Where a line of the data holds the word "connections", copy that line.

--- Information given ---

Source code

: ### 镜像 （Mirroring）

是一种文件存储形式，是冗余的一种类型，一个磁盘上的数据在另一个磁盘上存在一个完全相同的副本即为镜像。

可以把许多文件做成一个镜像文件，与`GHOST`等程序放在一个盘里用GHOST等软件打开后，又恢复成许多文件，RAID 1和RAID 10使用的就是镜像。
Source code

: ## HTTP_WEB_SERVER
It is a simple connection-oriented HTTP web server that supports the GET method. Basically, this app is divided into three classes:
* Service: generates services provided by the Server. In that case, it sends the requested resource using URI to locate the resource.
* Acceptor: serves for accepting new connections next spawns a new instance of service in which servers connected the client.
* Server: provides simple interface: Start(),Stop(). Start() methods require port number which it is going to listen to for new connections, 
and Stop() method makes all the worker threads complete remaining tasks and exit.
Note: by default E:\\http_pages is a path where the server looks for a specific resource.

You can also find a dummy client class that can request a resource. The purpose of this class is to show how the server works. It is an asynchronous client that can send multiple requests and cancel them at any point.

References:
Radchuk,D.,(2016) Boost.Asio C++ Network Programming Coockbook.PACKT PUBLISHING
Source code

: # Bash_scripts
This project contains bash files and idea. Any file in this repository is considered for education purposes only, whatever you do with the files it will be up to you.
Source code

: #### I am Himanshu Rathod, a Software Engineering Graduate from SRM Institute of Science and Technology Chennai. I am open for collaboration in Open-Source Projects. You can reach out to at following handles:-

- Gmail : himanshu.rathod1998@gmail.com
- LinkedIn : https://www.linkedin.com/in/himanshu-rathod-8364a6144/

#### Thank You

---

Exercise solution:
* Acceptor: serves for accepting new connections next spawns a new instance of service in which servers connected the client.
* Server: provides simple interface: Start(),Stop(). Start() methods require port number which it is going to listen to for new connections, 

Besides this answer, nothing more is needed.